## Source text

----------

DIIS Comment

McCain, the American Right and the future of US foreign policy

Between John McCain’s death and the American Right’s growing volatility, US foreign policy is at a pivotal crossroads

Two months have passed since the death of Republican Senator John McCain, and still, it is hard for me not to loop back to an incident I experienced 2 years ago in Arizona, the senator’s home state.

Shortly before the US election while driving along I noticed a McCain campaign poster, graffiti-tagged with the slogan, “Globalist Trader.” I quickly concluded that the culprit had misspelled the latter word and meant to write “traitor”. The spelling error was amusing and predictable all at once, but what shocked me most instead was the assertion’s baselessness. That is, the fact that someone had the audacity to brand the senator a traitor, when McCain had spent five and half years in a North Vietnamese POW camp in the service of his country. Back then, the whole poster defacing episode left me with a palpable sense of foreboding that reached its full denouement on election night.

Now, only last month at the UN in his brazen attack against the liberal international order, President Donald Trump bashes what he derisively calls “globalism.” Since Trump’s election, many on the US Right have come to regard the liberal international order as some sort of foreign contagion, despite it originating from America’s post-war ascendancy which McCain as both soldier and senator dedicated his life to. As McCain noted in his final testament before his death, America had “not been an island” but had been “involved in mankind” and so it was. The United States during McCain’s lifetime, led a coalition of allies in the fight against both fascism and communism, embodying both idealism and realism, the balance between principle and power, in which being the guarantor of a multilateral based liberal world order also “assumed American leadership.”

There is not enough space here to numerate every reason why Trump wants to ransack this uniquely American inheritance. But one explanation that stands above others speaks to his own experience as a CEO more than statesman. The multilateral driven set-up mentioned above hems in the President not from being the dealmaker he pretends to be, but the unilateralist that he truly is. So Trump ad nauseum bellows “America First”, a bit similar to what 19th Century British Foreign Secretary, George Canning, once quipped, “Nations for themselves, God for all”. But the latter courtesy that Canning offered, would be considered an extravagance to Trump who sees the world solely as a zero-sum game.

Now, only a handful of “McCainiac” Republicans remain on Capitol Hill. McCain’s former righthand man in the Senate, Lindsey Graham of South Carolina, for example, carefully balances his criticism of the President, while still seeking to court his favor. Graham’s theatrical defense of Brett Kavanaugh at last month’s Supreme Court hearings drama, left the impression that now with McCain’s passing, he intends to audition for a seat in Trump’s cabinet. Overall, Republicans who once openly promoted McCain’s views, now think twice, wishing not to offend their own local constituencies.

----------

## Required action 1
Using the commentary on McCain and US foreign policy, decide whether each statement agrees with it, answering yes or no and quoting the words that settle it: (a) The slogan written on the McCain poster was "Globalist Trader." (b) McCain was held in a North Vietnamese POW camp for three years. (c) Lindsey Graham is a senator from South Carolina.
## Required action 2
Carry the commentary on McCain and US foreign policy forward from its final sentence.

----------

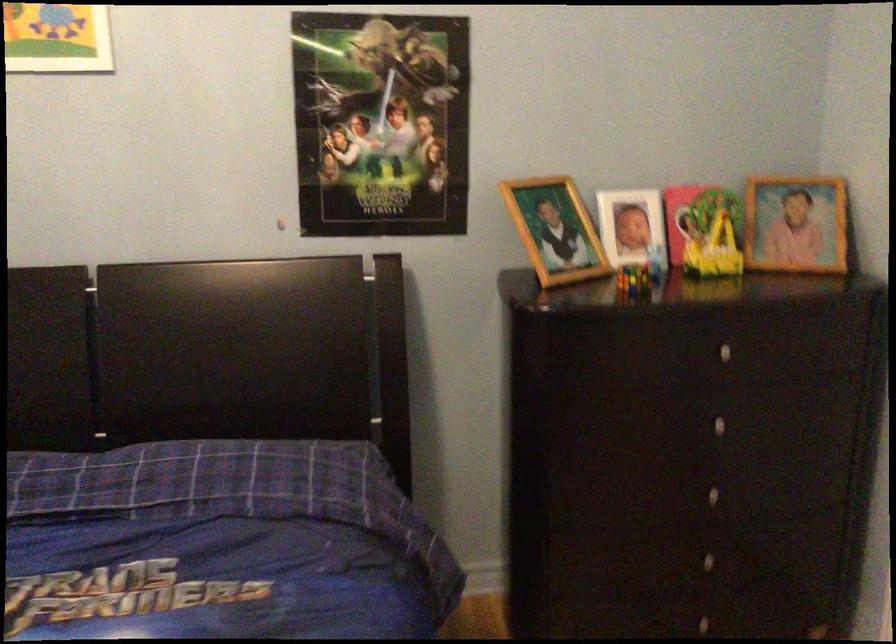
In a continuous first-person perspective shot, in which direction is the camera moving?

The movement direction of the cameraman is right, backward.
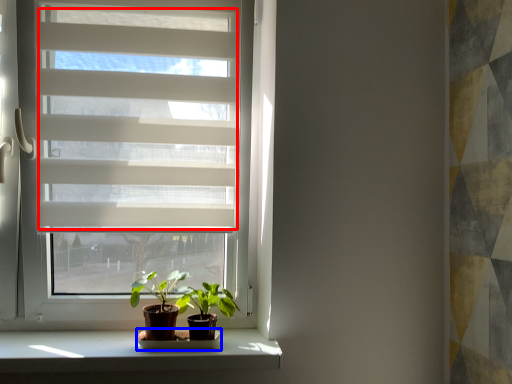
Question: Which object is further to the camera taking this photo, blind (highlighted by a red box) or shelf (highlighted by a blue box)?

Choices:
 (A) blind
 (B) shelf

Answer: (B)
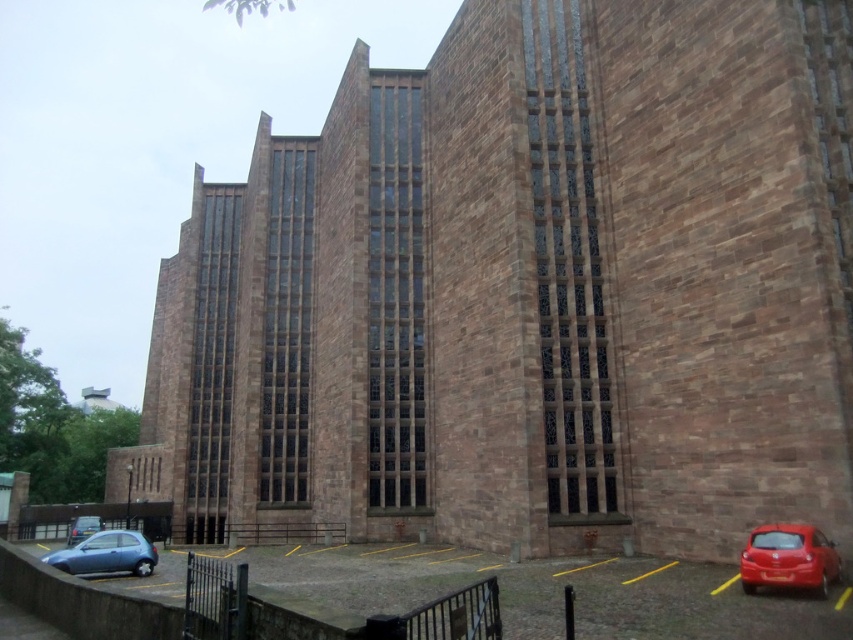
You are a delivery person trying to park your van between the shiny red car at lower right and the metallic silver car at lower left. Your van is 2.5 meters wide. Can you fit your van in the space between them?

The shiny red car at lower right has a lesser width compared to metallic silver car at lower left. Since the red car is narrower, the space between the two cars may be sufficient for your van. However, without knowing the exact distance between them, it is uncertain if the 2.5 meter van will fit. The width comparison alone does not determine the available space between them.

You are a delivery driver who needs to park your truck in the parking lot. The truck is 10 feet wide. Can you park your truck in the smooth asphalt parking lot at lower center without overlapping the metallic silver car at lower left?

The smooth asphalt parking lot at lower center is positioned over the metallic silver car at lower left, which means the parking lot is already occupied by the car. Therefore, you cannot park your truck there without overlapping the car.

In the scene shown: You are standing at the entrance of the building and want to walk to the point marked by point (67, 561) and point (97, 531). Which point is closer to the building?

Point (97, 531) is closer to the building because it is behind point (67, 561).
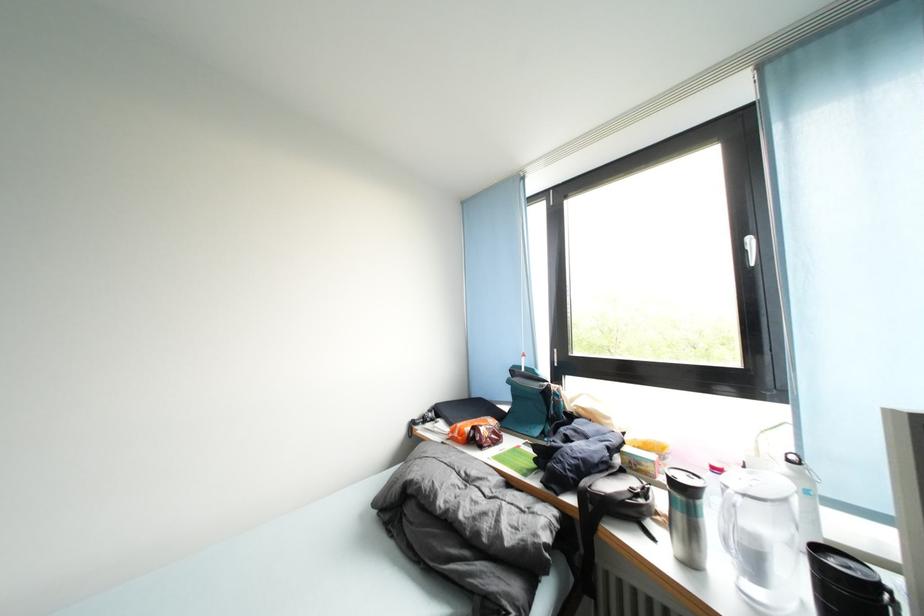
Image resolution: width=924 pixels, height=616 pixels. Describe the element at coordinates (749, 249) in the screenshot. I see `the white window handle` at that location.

----------

## Exercise output 1
(a) Yes: "graffiti-tagged with the slogan, “Globalist Trader.”"
(b) No: "McCain had spent five and half years in a North Vietnamese POW camp"
(c) Yes: "Lindsey Graham of South Carolina"

## Exercise output 2
Which brings us to the heart of the issue. Part of Trump’s astonishing electoral appeal, they now realize, was his wholesale rejection of anything smacking of internationalism, from mentions of the UN, NATO, World Bank, and broader the universal Human Rights agenda. All sinews of influence that ironically have been crucial to holding together American hegemony. Regardless, judging the extent to which Trump’s critique of globalism resonates with the grass roots of the Republican Party, I can’t help but go back to that hot summer day in Scottsdale Arizona, seeing John McCain’s vandalized campaign poster.

For those Republicans still willing to carry McCain’s torch without compromise, they make up a small rump within the party, now colloquially termed “Never Trumpers.” Since the election, their morale and influence on the American Right’s future may be at an all- time low. One of the leading lights of the “Never Trumpers”, strategist and policy commentator, Robert Kagan, in a recent influential op-ed piece in the New York Times, has already conceded defeat. He claims that “American First has won” and warns the rest of the world, that it is likely here to stay.

Where McCain’s robust foreign policy views will find a home in the future is unclear, but its transference to the Democratic Party is doubtful. With leftwing senators Bernie Sanders and Elizabeth Warren being party nominee frontrunners for 2020, along with socialist candidates making political headway in recent state elections, McCain’s consistent call for greater US interventionism in world affairs is met with open skepticism. Democrats of the John F. Kennedy persuasion, those prepared to “bear any burden, pay any price” so that America in the former President’s words, would continue to be the world’s “keystone in the arch of freedom” are now few and far between. Precisely because that same “liberal” global system was to them essentially an American creation. Structured to preserve national privilege, rather than promote true international cooperation. In other words, a stealth-like stand-in for American Empire. Moreover, what has come to define our understanding of US foreign policy as John McCain understood it, is that America is the “indispensable nation” of the world. An indication of national hubris that runs counter to the perspective of many Democrats who steer towards humility, or worse, self-flagellation.

Where McCain’s legacy stands to become most firmly established for the long haul, is not within the minds of American voters, but with those who are part of the national security establishment, who Trump ominously refers to as the “Deep State.” If the country continues to follow Trump’s lead, retreating back to “Fortress America”, the institutional machinery of a superpower like the US, does not change overnight to reflect the will of the people so quickly. Already we see, as Bob Woodward outlined in Fear, the diplomatic network of the United States, much of its military brass and intelligence agencies are fighting the President, tooth and nail, over his isolationist, unilateralist urges. This ostensibly means John McCain, in his well-documented rivalry with the President, may in the end enjoy the last laugh. McCain’s outlook, not Trump’s, will extend into the foreseeable future. What this disconnect between the state and its citizenry means for the health of American democracy, however, is an altogether different question.

This DIIS Comment was originally published in Danish in Jyllands-Posten, 15 October 2018.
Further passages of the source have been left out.